We didn't have a record player until I was fifteen, and getting into R&B. But there was a fair bit of classical music on the BBC Home Service, and even on the Light Programme, in the fifties. So I heard the popular things. And there were music classes at school - not to teach us to play, but to appreciate.

I started getting some classical music after hearing the MJQ/Laurindo Almeida version of the Rodrigo Concierto theme, and also their version of Villa-Lobos' Bach Braz #5. So I got the full Rodrigo concierto and one of the Bachiana Braz LPs. I bought a bit of choral music, too - which I thought was dynamic - Bernstein's Chichester Psalms; Elgar's Dream of Gerontius; Orff's Catulli carmina; Liszt's Via Crucis and Penderecki's St Luke Passion.

But it was all just pretty nice music. It didn't GRAB me.
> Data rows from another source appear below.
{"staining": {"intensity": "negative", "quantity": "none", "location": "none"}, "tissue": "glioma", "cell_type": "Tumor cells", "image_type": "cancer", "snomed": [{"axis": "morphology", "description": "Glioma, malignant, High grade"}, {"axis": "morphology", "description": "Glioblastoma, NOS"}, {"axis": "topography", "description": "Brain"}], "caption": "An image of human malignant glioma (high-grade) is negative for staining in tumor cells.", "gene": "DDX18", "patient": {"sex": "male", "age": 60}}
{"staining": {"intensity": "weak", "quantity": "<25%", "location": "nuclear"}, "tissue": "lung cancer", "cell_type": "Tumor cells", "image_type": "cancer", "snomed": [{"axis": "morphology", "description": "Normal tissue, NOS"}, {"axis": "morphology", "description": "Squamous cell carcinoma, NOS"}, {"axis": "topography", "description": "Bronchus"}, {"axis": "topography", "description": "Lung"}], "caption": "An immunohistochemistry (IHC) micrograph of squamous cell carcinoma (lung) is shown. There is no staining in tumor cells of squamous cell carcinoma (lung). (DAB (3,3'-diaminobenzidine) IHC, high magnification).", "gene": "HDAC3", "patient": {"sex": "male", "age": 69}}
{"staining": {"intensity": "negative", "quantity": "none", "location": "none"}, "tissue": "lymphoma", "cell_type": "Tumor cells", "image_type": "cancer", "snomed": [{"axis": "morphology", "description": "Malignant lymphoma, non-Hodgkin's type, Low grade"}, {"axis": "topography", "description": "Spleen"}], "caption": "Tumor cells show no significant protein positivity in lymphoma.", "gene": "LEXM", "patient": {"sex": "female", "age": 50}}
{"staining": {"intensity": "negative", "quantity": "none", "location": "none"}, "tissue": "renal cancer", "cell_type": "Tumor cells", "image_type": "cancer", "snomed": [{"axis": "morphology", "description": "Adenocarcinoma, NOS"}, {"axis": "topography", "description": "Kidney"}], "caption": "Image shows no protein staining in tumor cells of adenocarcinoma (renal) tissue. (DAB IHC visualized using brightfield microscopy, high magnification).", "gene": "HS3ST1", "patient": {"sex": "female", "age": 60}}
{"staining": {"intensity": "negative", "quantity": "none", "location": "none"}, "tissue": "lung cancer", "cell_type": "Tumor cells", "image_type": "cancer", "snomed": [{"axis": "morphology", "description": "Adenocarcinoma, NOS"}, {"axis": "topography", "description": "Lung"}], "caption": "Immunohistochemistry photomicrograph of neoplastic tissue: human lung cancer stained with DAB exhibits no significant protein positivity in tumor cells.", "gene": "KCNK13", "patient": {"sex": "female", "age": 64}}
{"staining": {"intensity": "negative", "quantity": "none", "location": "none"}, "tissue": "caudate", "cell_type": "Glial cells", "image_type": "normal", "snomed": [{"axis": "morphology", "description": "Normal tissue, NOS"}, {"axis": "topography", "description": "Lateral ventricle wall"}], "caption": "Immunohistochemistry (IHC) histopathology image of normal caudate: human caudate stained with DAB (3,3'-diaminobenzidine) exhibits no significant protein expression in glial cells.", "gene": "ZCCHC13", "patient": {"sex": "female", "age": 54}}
Then I started hearing 19th C French chamber music, first the Debussy & Ravel quartets, then more of their other work, and Faure, Hindemith, Satie, Lekeu. Then moved onto larger French stuff, and smaller - I really got into Ron Smith's recordings of Alkan and songs of people like Poulenc & Duparc. I bought other stuff, as well - Brahms & Bach cello suites, and other stuff like that. But it didn't get me. So in the end, I decided I just liked French classical music because it was supposed to be entertainment; artistic entertainment, but in the end, showbiz. Then I couldn't afford to pursue everything, so I flogged all but one LP, which I do play sometimes, so I didn't get distracted from Soul Jazz.

I certainly DIDN'T regard French Chamber Music as part of a seamless web with Big Jay McNeely and other honking tenor players :) Or Gospel music, Soul or blues. Maybe because I never really went in for modern jazz all that seriously.